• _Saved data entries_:
::::

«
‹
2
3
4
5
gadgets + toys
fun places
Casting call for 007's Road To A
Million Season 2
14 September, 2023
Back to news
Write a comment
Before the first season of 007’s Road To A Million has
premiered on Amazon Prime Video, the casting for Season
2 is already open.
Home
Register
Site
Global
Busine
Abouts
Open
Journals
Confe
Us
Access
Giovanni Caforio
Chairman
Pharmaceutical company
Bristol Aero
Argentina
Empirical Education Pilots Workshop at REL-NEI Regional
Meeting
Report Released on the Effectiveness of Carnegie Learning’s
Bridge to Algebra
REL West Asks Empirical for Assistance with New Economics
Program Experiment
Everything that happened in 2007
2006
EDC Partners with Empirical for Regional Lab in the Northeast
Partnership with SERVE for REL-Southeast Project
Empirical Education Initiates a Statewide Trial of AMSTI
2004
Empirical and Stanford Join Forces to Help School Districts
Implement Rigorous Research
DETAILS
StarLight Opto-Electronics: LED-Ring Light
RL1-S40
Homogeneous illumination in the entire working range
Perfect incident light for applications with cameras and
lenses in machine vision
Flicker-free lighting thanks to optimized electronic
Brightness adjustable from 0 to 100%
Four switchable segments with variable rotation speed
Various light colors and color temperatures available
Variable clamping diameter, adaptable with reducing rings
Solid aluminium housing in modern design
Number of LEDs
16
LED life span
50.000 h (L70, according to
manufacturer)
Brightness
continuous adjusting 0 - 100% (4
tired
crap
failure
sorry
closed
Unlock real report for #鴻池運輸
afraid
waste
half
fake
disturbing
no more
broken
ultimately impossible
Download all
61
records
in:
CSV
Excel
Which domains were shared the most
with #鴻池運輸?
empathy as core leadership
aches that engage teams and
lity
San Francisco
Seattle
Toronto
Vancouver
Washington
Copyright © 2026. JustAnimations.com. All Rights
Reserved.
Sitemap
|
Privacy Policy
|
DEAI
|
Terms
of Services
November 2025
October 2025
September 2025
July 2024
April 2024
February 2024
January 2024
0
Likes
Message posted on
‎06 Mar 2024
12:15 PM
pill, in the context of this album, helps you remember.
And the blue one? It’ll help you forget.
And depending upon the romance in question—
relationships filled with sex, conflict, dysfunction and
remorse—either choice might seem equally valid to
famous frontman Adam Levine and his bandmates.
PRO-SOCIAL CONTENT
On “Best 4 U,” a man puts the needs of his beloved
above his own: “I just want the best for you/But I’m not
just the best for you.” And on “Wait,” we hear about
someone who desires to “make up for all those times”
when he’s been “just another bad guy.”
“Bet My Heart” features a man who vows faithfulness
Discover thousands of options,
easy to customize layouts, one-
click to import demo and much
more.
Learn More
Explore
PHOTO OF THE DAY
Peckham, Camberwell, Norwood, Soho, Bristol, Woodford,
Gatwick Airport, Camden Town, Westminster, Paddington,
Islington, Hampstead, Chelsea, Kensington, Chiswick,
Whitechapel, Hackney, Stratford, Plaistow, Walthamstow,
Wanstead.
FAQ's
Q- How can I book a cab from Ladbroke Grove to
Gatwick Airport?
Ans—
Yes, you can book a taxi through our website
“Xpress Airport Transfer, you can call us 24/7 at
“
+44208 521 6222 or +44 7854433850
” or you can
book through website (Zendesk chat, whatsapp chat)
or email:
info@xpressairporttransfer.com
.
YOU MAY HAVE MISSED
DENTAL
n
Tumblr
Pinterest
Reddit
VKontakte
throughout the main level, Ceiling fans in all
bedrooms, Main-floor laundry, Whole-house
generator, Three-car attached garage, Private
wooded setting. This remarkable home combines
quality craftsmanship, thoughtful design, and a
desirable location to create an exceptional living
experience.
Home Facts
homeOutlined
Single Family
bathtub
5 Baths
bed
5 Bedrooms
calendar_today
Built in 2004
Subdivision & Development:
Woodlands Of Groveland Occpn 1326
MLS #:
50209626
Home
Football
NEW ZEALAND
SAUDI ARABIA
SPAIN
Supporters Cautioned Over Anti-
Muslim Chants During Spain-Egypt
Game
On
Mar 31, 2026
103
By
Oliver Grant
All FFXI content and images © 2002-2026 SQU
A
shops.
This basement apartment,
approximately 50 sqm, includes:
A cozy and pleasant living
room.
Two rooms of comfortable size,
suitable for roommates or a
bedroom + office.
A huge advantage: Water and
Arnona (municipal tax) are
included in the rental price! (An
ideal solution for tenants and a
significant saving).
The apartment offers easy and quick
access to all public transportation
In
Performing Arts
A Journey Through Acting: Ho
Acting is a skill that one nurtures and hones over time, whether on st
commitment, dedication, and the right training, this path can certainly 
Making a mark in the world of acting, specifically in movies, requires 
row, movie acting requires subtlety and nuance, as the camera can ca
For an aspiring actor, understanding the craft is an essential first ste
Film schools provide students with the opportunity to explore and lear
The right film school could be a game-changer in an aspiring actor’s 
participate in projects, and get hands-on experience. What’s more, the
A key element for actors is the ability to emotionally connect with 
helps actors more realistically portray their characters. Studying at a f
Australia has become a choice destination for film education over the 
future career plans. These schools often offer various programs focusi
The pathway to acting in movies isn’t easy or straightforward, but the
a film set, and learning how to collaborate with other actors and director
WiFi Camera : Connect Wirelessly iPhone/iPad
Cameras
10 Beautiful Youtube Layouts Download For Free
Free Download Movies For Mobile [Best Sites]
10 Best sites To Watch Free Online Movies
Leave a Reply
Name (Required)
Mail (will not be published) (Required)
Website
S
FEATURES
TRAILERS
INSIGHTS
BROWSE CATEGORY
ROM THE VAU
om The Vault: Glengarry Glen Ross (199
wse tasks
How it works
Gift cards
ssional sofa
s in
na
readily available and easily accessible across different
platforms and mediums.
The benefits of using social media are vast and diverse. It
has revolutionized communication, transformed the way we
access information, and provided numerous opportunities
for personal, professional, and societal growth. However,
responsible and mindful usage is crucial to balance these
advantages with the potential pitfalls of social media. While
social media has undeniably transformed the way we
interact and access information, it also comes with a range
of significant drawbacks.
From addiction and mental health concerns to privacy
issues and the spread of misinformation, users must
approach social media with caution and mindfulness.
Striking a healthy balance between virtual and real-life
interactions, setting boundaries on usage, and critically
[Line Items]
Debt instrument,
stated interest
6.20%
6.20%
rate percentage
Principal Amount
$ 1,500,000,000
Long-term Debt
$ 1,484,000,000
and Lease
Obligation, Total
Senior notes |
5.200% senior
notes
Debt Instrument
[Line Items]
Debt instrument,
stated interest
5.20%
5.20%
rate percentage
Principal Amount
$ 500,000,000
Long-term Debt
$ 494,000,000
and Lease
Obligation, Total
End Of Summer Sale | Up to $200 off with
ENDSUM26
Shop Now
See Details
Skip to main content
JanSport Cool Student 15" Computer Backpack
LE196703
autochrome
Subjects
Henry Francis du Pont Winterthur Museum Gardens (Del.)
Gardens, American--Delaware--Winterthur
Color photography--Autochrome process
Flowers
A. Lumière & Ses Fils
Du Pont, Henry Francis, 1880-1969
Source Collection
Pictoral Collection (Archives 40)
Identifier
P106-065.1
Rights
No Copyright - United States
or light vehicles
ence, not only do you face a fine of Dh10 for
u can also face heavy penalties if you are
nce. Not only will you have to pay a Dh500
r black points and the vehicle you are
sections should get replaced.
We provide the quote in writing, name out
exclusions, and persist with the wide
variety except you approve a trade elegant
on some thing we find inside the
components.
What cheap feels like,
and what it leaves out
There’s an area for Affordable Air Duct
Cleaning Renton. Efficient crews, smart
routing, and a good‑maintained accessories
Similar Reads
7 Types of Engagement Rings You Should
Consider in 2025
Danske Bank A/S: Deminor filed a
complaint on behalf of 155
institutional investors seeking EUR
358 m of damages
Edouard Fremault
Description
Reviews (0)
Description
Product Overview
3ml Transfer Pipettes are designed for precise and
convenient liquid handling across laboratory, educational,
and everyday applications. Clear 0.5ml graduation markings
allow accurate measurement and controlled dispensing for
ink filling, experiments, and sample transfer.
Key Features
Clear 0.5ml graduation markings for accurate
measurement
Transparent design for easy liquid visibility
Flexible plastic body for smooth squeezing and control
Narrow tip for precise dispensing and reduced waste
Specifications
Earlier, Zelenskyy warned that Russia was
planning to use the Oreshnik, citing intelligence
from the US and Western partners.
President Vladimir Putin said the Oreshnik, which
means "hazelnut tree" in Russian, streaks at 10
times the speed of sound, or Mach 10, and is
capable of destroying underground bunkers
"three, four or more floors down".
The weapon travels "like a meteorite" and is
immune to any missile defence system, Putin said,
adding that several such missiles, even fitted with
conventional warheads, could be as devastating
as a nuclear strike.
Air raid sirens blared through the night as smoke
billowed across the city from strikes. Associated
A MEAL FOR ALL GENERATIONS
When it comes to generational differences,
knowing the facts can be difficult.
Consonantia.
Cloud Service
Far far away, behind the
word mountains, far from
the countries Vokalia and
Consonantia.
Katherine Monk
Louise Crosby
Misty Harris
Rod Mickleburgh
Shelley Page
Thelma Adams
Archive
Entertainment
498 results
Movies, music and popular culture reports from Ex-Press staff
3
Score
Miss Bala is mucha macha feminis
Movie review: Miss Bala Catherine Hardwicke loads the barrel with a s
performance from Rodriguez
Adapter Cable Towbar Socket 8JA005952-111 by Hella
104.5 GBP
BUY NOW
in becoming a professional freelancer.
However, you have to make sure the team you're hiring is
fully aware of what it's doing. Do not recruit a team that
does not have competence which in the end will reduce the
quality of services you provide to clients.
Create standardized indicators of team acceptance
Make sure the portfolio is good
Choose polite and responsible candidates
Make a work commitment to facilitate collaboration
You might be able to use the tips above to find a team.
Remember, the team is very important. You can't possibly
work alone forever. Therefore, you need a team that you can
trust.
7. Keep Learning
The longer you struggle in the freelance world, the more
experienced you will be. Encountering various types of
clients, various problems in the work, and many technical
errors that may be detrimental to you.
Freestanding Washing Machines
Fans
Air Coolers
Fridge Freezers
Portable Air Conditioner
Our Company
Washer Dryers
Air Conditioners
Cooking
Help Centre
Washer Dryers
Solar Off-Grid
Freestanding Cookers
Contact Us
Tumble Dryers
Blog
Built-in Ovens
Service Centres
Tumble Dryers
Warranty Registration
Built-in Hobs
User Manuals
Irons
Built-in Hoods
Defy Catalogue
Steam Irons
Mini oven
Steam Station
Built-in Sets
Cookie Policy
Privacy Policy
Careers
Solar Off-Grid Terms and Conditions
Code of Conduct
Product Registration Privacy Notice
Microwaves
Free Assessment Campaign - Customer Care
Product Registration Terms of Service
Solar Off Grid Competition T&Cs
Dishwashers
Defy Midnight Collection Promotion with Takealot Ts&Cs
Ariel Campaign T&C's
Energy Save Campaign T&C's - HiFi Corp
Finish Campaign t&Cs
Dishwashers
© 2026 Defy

::::

• _Activity_: Once you have found every line above holding the word "Collection", copy those lines.

• _Worked solution_:
Source Collection
Pictoral Collection (Archives 40)
Defy Midnight Collection Promotion with Takealot Ts&Cs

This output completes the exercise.